O crescimento representa o quinto ano consecutivo de alta na economia brasileira, apesar de ser o menor número em cinco anos. No quarto trimestre, a economia praticamente se manteve estável, com um crescimento de apenas 0,1% em relação ao trimestre anterior.
O setor agropecuário foi o principal destaque de 2025, com um crescimento expressivo de 11,7%, impulsionado pelo aumento na produção e na produtividade de culturas como milho (23,6%) e soja (14,6%), que alcançaram recordes históricos.
A agropecuária sozinha foi responsável por 33% de todo o crescimento do PIB. Outros segmentos, como a produção de laranja, também contribuíram para o resultado positivo.
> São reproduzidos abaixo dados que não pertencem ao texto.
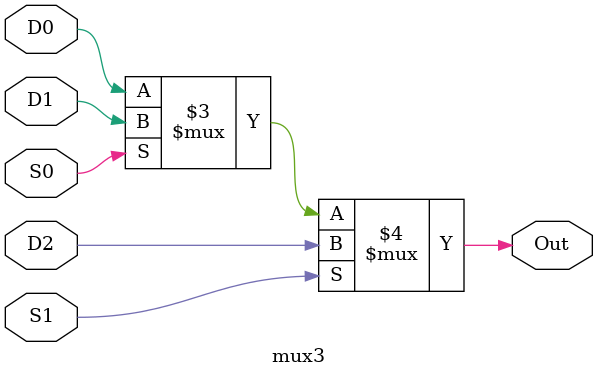
<source format=v>
module mux3(D0,D1,D2,S0,S1,Out);
parameter W=1;
input [W-1:0] D0,D1,D2;
input S0,S1;
output   [W-1:0]Out;

assign Out =(S1==0)? ((S0==0)? D0:D1):D2 ;

endmodule
/*module mux3_df(D0,D1,D2,S0,S1,Out);

input D0,D1,D2,S0,S1;
output reg Out;

always @(*) begin
	if (!S1&&!S0)
	Out=D0;
	else if(!S1&&S0)
	Out=D1
	else
	Out=D2	
end

 endmodule



/*module mux3_tb();

mux3 m1(D0,D1,D2,S0,S1,Out);




endmodule*/

</source>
O setor de serviços, embora impactado pelos juros altos, teve um crescimento de 1,8%, com destaque para informações e comunicação (6,5%) e atividades financeiras e de seguros (2,9%).

A indústria registrou um crescimento mais modesto de 1,4%, com as indústrias extrativas, especialmente a de óleo e gás, liderando os resultados. No entanto, setores como eletricidade e gás e indústrias de transformação apresentaram variações negativas.
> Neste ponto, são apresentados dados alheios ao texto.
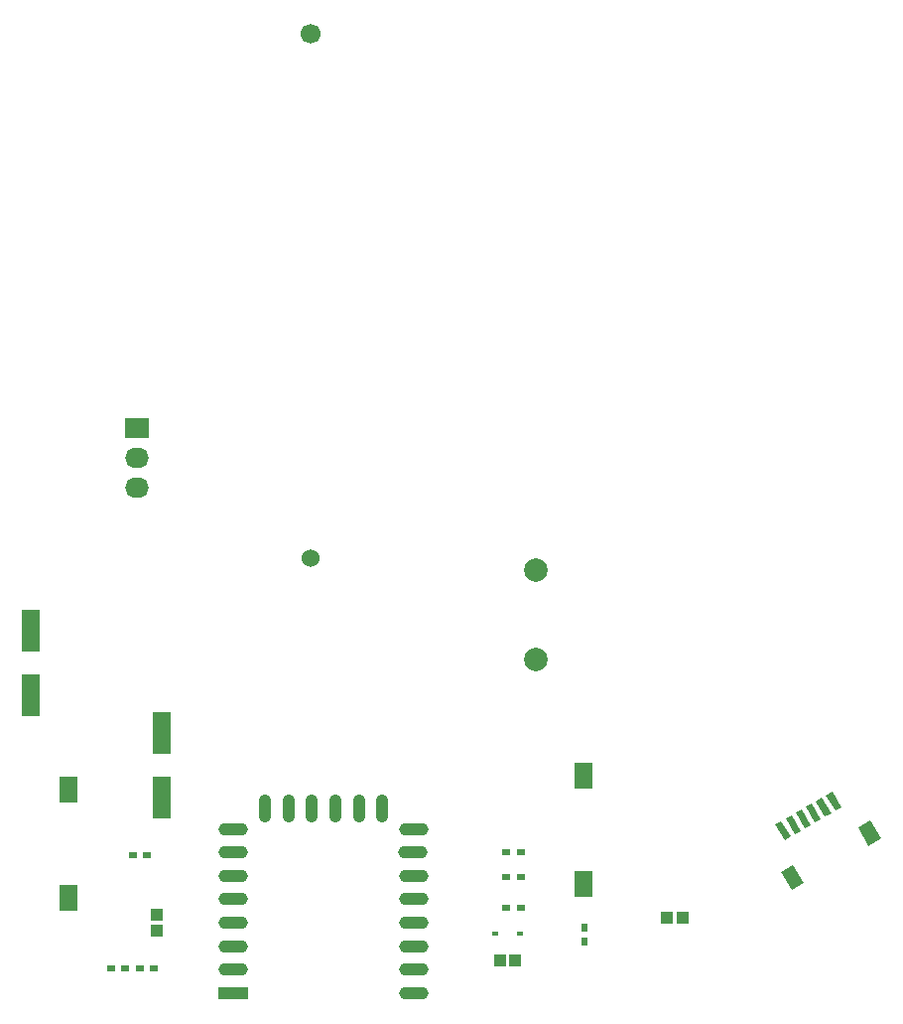
<source format=gbr>
G04 #@! TF.FileFunction,Soldermask,Bot*
%FSLAX46Y46*%
G04 Gerber Fmt 4.6, Leading zero omitted, Abs format (unit mm)*
G04 Created by KiCad (PCBNEW 4.0.4-stable) date 12/07/16 00:48:56*
%MOMM*%
%LPD*%
G01*
G04 APERTURE LIST*
%ADD10C,0.100000*%
%ADD11R,1.600200X3.599180*%
%ADD12R,0.700000X0.600000*%
%ADD13R,0.590000X0.450000*%
%ADD14R,1.000000X1.000000*%
%ADD15R,2.032000X1.727200*%
%ADD16O,2.032000X1.727200*%
%ADD17R,0.600000X0.700000*%
%ADD18R,1.600000X2.180000*%
%ADD19C,2.000000*%
%ADD20R,2.500000X1.100000*%
%ADD21O,2.500000X1.100000*%
%ADD22O,1.100000X2.400000*%
%ADD23C,1.700000*%
%ADD24C,1.524000*%
G04 APERTURE END LIST*
D10*
D11*
X191750000Y-159050820D03*
X191750000Y-153549180D03*
X180575000Y-150325820D03*
X180575000Y-144824180D03*
D12*
X191100000Y-173575000D03*
X189900000Y-173575000D03*
D13*
X222280000Y-170600000D03*
X220170000Y-170600000D03*
D14*
X236150000Y-169250000D03*
X234850000Y-169250000D03*
X220575000Y-172875000D03*
X221875000Y-172875000D03*
D15*
X189600000Y-127500000D03*
D16*
X189600000Y-130040000D03*
X189600000Y-132580000D03*
D10*
G36*
X248943622Y-158525906D02*
X249718622Y-159868246D01*
X249199006Y-160168246D01*
X248424006Y-158825906D01*
X248943622Y-158525906D01*
X248943622Y-158525906D01*
G37*
G36*
X248077596Y-159025906D02*
X248852596Y-160368246D01*
X248332980Y-160668246D01*
X247557980Y-159325906D01*
X248077596Y-159025906D01*
X248077596Y-159025906D01*
G37*
G36*
X247211571Y-159525906D02*
X247986571Y-160868246D01*
X247466955Y-161168246D01*
X246691955Y-159825906D01*
X247211571Y-159525906D01*
X247211571Y-159525906D01*
G37*
G36*
X246345545Y-160025906D02*
X247120545Y-161368246D01*
X246600929Y-161668246D01*
X245825929Y-160325906D01*
X246345545Y-160025906D01*
X246345545Y-160025906D01*
G37*
G36*
X245479520Y-160525906D02*
X246254520Y-161868246D01*
X245734904Y-162168246D01*
X244959904Y-160825906D01*
X245479520Y-160525906D01*
X245479520Y-160525906D01*
G37*
G36*
X244613494Y-161025906D02*
X245388494Y-162368246D01*
X244868878Y-162668246D01*
X244093878Y-161325906D01*
X244613494Y-161025906D01*
X244613494Y-161025906D01*
G37*
G36*
X252204262Y-160973501D02*
X253104262Y-162532347D01*
X252065032Y-163132347D01*
X251165032Y-161573501D01*
X252204262Y-160973501D01*
X252204262Y-160973501D01*
G37*
G36*
X245622468Y-164773501D02*
X246522468Y-166332347D01*
X245483238Y-166932347D01*
X244583238Y-165373501D01*
X245622468Y-164773501D01*
X245622468Y-164773501D01*
G37*
D12*
X189300000Y-163925000D03*
X190500000Y-163925000D03*
X221150000Y-165825000D03*
X222350000Y-165825000D03*
X221150000Y-163650000D03*
X222350000Y-163650000D03*
D17*
X227775000Y-171325000D03*
X227775000Y-170125000D03*
D12*
X187450000Y-173575000D03*
X188650000Y-173575000D03*
X222350000Y-168400000D03*
X221150000Y-168400000D03*
D18*
X227747680Y-157172570D03*
X227752320Y-166377430D03*
X183747680Y-158347570D03*
X183752320Y-167552430D03*
D19*
X223625000Y-139625160D03*
X223625000Y-147224840D03*
D20*
X197875000Y-175700000D03*
D21*
X197875000Y-173700000D03*
X197875000Y-171700000D03*
X197875000Y-169700000D03*
X197875000Y-167700000D03*
X197875000Y-165700000D03*
X197875000Y-163700000D03*
X197875000Y-161700000D03*
D22*
X200565000Y-159950000D03*
X202565000Y-159950000D03*
X204565000Y-159950000D03*
X206565000Y-159950000D03*
X208565000Y-159950000D03*
X210565000Y-159950000D03*
D21*
X213275000Y-161700000D03*
X213175000Y-163700000D03*
X213275000Y-165700000D03*
X213275000Y-167700000D03*
X213275000Y-169700000D03*
X213275000Y-171700000D03*
X213275000Y-173700000D03*
X213275000Y-175700000D03*
D14*
X191300000Y-170350000D03*
X191300000Y-169050000D03*
D23*
X204425000Y-93945000D03*
D24*
X204425000Y-138645000D03*
M02*

</source>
O consumo das famílias teve um crescimento de 1,3%, impulsionado pela melhora no mercado de trabalho, aumento da massa salarial real e programas de transferência de renda. O número foi inferior ao crescimento de 5,1% registrado em 2024, devido à alta taxa de juros e ao endividamento elevado das famílias. A política monetária restritiva foi apontada como o principal fator limitante para o consumo.
Em relação aos investimentos, houve um crescimento de 2,9%, impulsionado pelo aumento da importação de bens de capital e pelo bom desempenho da indústria de construção. Apesar disso, a taxa de investimento apresentou uma leve desaceleração, passando de 16,9% em 2024 para 16,8% em 2025. A taxa de poupança, por sua vez, subiu de 14,1% para 14,4%.
No último trimestre de 2025, a economia teve um desempenho misto, com o setor de serviços e agropecuária apresentando crescimento, enquanto a indústria recuou 0,7%. A construção teve uma queda de 2,3%, e as indústrias de transformação também apresentaram resultados negativos (-0,6%). O consumo do governo cresceu 1%, mas os investimentos caíram 3,5% no período.